Using defaultdict we don’t need to use get() to handle new words. Each word is simply added to the defaultdict and counted without additional checks, making this slightly cleaner and more efficient.

Method 3: Using collections.Counter

Python’s collections module has the Counter class specifically designed for counting hashable objects – perfect for our use case of counting words. It not only simplifies the code but also provides a more readable and efficient solution.

Here’s an example:

from collections import Counter
text = "apple banana apple orange apple grape"
word_counts = Counter(text.split())
print(word_counts)

The output of this code snippet:

Counter({'apple': 3, 'banana': 1, 'orange': 1, 'grape': 1})

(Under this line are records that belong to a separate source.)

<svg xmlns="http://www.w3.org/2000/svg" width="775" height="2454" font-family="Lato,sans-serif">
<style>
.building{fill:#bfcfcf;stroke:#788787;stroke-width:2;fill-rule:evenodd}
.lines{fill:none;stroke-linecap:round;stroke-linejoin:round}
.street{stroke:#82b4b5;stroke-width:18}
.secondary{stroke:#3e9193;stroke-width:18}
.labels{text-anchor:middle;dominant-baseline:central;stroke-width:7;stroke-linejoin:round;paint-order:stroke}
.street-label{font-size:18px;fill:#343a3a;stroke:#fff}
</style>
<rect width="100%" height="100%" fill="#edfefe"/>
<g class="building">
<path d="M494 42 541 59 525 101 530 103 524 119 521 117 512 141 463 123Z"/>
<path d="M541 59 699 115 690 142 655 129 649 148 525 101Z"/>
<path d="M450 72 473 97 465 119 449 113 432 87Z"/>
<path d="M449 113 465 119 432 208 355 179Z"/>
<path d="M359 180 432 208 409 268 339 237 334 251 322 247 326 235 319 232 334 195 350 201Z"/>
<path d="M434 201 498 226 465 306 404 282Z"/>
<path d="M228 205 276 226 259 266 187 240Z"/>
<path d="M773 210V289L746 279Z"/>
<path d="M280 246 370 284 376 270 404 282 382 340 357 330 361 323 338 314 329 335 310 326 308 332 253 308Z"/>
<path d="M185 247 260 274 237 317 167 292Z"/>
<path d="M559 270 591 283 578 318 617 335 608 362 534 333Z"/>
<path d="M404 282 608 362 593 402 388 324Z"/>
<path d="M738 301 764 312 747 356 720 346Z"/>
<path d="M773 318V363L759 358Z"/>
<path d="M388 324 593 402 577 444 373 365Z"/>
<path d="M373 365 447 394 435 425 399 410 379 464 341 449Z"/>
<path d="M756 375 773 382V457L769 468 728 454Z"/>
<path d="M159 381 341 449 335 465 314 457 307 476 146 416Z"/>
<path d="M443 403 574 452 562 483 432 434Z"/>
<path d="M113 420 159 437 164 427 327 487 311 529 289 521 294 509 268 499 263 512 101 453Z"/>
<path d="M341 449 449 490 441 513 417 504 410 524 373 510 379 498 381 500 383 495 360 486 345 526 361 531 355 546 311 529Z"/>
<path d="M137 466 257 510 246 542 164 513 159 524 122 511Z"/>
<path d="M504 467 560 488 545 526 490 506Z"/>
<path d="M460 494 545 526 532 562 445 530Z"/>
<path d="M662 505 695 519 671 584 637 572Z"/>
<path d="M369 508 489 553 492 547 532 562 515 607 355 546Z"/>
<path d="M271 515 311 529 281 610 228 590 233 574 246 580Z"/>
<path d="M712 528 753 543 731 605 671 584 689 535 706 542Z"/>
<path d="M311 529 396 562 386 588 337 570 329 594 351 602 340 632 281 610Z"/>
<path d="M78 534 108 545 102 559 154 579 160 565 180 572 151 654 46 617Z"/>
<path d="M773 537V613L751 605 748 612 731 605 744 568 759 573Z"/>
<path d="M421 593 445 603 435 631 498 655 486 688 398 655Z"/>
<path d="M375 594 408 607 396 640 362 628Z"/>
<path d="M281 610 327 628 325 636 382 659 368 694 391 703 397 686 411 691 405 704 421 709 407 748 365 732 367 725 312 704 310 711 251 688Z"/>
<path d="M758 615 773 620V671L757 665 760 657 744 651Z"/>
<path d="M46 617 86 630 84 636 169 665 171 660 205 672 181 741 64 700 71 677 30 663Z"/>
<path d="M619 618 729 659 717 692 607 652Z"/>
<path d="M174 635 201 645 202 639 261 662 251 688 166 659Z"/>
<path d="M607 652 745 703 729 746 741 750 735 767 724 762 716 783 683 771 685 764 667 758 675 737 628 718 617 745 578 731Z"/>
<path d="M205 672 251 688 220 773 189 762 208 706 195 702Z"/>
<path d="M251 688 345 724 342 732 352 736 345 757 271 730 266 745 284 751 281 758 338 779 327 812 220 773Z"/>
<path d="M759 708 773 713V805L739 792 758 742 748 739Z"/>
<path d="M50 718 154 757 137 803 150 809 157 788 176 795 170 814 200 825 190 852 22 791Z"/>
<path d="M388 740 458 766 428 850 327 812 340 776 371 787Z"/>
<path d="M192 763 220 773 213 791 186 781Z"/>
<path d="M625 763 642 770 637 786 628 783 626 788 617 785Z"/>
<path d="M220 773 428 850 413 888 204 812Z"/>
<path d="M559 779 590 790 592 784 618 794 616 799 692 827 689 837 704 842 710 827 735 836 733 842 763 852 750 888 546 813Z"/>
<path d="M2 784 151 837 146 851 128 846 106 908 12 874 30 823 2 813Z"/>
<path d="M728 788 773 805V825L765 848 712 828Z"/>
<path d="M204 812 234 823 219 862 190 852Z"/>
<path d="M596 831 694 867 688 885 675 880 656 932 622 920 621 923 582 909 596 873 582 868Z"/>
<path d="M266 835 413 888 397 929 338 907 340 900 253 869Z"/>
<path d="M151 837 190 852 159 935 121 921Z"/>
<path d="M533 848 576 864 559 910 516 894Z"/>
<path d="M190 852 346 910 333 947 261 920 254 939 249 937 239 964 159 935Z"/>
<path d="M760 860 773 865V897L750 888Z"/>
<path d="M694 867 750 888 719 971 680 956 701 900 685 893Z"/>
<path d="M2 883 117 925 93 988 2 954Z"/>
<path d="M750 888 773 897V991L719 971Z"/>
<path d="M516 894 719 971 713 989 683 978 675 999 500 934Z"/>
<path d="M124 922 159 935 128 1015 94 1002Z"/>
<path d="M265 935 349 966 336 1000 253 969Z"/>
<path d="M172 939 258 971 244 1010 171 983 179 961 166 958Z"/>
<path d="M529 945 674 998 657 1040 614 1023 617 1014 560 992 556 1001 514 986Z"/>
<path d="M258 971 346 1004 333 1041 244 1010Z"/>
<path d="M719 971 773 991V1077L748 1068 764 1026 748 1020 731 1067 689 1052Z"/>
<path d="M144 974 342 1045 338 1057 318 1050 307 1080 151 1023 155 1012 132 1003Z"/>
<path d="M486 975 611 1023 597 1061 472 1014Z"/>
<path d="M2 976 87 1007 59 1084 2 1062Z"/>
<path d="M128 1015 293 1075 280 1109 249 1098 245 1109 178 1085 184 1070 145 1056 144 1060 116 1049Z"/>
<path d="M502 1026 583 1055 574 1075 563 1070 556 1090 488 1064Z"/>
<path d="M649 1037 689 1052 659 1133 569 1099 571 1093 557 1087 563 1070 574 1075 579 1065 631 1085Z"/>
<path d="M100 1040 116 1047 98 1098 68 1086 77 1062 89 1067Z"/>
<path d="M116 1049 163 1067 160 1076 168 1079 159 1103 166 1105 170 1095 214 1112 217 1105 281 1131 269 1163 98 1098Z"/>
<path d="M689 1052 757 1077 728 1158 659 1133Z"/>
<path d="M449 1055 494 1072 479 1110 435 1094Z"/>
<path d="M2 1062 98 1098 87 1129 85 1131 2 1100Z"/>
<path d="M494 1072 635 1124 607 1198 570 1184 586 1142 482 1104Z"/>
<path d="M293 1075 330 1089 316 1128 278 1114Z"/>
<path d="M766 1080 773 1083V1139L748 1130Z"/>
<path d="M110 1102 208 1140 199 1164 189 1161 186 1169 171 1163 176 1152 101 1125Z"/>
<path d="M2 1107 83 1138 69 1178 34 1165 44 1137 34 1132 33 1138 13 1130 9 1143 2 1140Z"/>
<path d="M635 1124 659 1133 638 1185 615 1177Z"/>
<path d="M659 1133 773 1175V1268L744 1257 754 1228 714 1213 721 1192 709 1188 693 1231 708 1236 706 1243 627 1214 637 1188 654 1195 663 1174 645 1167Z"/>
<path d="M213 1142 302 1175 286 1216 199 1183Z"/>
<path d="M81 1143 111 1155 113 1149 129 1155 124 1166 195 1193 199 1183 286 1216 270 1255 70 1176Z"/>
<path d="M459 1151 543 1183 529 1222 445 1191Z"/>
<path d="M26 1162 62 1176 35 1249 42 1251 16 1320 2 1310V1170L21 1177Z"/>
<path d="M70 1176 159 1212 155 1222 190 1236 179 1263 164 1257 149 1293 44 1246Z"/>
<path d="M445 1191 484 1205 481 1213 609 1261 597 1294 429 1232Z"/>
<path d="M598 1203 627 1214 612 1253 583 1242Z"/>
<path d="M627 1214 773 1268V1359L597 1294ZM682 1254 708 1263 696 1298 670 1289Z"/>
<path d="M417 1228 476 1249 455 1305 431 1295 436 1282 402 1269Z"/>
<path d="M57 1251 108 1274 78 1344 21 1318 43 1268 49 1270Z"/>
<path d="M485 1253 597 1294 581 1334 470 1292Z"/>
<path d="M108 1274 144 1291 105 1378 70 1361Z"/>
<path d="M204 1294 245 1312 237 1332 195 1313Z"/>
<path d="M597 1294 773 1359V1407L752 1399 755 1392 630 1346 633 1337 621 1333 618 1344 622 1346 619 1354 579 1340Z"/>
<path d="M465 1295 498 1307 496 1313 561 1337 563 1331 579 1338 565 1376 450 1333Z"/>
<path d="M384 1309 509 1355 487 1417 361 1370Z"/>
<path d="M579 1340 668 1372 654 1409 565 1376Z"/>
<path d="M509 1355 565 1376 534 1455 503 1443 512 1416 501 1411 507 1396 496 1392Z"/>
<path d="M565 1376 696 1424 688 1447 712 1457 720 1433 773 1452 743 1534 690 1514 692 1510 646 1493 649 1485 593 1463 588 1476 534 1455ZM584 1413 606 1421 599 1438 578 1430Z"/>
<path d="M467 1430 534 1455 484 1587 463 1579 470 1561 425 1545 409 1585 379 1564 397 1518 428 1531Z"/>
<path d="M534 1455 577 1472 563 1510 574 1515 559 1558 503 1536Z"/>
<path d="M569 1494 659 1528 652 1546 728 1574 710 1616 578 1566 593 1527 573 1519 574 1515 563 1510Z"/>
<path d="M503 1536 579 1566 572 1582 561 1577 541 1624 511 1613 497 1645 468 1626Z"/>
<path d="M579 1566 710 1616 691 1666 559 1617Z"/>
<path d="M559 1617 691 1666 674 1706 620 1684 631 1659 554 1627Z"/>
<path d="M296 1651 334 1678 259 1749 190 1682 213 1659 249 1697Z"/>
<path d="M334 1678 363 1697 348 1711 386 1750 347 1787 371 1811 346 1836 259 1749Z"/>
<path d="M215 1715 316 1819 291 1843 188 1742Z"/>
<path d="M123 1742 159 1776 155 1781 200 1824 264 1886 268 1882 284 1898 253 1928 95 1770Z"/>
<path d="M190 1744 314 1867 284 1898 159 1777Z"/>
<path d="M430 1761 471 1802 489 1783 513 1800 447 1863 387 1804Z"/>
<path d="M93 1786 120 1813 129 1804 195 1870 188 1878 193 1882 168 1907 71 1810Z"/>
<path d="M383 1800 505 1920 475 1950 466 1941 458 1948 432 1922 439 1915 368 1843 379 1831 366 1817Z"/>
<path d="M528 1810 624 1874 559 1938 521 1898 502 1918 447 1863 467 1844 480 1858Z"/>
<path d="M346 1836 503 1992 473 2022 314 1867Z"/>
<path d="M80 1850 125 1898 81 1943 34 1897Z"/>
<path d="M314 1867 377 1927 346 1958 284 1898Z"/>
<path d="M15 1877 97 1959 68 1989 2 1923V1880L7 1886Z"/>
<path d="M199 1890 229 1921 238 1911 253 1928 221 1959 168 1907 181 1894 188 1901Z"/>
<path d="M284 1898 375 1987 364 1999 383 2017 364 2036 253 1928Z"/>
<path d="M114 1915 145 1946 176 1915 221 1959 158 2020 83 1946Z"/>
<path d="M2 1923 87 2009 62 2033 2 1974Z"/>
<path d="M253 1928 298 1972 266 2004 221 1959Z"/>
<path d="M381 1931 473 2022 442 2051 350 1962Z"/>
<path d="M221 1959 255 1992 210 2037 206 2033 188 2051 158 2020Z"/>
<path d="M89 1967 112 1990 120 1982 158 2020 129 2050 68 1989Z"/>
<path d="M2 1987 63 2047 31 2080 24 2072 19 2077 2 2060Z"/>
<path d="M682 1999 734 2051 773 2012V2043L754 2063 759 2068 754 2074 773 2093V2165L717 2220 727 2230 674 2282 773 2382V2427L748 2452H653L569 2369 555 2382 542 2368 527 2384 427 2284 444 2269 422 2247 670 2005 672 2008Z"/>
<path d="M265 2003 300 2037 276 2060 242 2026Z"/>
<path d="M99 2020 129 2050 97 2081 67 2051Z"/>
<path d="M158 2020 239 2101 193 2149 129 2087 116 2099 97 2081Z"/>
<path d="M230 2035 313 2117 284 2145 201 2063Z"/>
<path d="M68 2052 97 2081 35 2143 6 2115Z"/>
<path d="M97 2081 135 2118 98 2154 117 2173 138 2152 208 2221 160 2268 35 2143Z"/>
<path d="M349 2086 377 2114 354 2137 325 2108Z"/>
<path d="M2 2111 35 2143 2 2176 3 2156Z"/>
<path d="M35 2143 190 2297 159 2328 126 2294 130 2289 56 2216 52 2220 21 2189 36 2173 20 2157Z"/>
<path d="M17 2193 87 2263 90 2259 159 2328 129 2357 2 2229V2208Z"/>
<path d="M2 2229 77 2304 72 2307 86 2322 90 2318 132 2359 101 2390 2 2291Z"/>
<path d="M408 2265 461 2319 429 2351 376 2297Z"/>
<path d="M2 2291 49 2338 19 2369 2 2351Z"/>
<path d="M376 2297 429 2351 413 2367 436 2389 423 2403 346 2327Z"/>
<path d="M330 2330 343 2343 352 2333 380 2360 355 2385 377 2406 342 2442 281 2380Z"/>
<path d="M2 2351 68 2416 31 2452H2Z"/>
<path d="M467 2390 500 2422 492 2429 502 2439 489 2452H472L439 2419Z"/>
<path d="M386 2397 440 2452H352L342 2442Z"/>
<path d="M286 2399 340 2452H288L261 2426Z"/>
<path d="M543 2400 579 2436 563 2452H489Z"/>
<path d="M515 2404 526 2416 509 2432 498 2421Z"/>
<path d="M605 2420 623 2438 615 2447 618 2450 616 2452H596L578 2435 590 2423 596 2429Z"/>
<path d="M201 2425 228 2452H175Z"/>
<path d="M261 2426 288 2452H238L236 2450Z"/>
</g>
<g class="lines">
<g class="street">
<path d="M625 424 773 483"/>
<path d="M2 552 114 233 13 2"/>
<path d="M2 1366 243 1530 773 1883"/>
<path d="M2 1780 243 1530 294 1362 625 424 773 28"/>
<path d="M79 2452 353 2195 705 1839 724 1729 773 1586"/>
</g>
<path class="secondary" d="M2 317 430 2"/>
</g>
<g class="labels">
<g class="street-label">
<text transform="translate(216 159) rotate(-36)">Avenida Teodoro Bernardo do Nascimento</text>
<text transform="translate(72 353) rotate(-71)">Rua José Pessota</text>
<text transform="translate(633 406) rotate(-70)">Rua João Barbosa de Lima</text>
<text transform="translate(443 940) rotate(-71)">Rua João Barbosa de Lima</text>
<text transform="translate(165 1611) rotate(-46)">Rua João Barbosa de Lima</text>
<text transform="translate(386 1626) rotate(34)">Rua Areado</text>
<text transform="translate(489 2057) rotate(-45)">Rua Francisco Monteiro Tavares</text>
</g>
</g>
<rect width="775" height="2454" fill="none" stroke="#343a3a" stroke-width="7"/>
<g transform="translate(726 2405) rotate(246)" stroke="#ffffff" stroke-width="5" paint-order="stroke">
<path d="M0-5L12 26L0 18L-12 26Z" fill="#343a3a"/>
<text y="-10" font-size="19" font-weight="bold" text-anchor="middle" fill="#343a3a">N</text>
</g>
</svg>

In this snippet, we use the Counter class to automatically create a dictionary where the keys are words and the values are their counts. This eliminates the loop needed in other methods, making the code more concise and efficient.

Method 4: Using Python’s Dictionary Comprehension

Dictionary Comprehension in Python can be used for creating a dictionary that represents word frequency by combining it with the set function (to avoid repeated counting) and the list.count() method to count occurrences.

Here’s an example:

text = "apple banana apple orange apple grape"
word_list = text.split()
word_counts = {word: word_list.count(word) for word in set(word_list)}
print(word_counts)

The output of this code snippet:

{'banana': 1, 'orange': 1, 'apple': 3, 'grape': 1}

This snippet illustrated dictionary comprehension with the set function to create a unique set of words. Iteration is done only once for each unique word and its count is determined by the list.count() method.

Bonus One-Liner Method 5: Using map() and dict()

A one-liner solution that employs a combination of map() to apply the counting process and dict() to convert the resulting iterable of tuples into a dictionary. This method is very concise but might sacrifice some readability.

Here’s an example:

text = "apple banana apple orange apple grape"
word_counts = dict(map(lambda word: (word, text.split().count(word)), set(text.split())))
print(word_counts)

The output of this code snippet:

{'banana': 1, 'orange': 1, 'apple': 3, 'grape': 1}

The snippet uses lambda inside the map() function to create a tuple for each unique word and its frequency from the split string. These tuples are then converted into a dictionary with the dict() constructor.

Summary/Discussion

  • Method 1: Using a Regular Dictionary. Strength: Straightforward and simple. Weakness: Requires manual handling of word existence checks.
  • Method 2: Using collections.defaultdict. Strength: More readable and more efficient than a standard dictionary. Weakness: Introduces an external module dependency.
  • Method 3: Using collections.Counter. Strength: Explicitly designed for counting, thus efficient and very readable. Weakness: Depends on collections module, but it’s a standard library in Python, so it’s not significant.
  • Method 4: Using Python’s Dictionary Comprehension. Strength: Compact and Pythonic. Weakness: Potentially less efficient due to use of list.count() inside a comprehension.
  • Bonus Method 5: Using map() and dict(). Strength: Very concise one-liner method. Weakness: Possibly less readable and not as performant when dealing with large datasets.